> [ACTIVITY]
Return every line of text from the records below as a JSON list of strings, with one string per line and blank lines skipped. Leave the pictures out of the answer.

(Collected data)

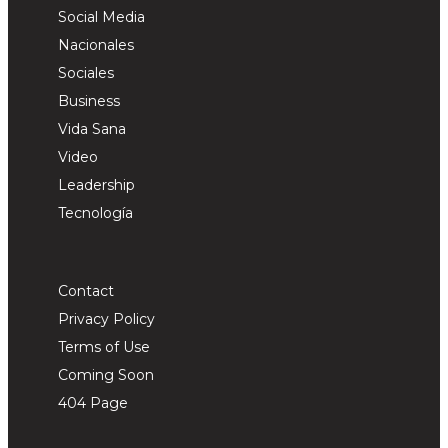
Social Media
Nacionales
Sociales
Business
Vida Sana
Video
Leadership
Tecnología
Contact
Privacy Policy
Terms of Use
Coming Soon
404 Page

> [WRITTEN REPLY]
[
  "Social Media",
  "Nacionales",
  "Sociales",
  "Business",
  "Vida Sana",
  "Video",
  "Leadership",
  "Tecnología",
  "Contact",
  "Privacy Policy",
  "Terms of Use",
  "Coming Soon",
  "404 Page"
]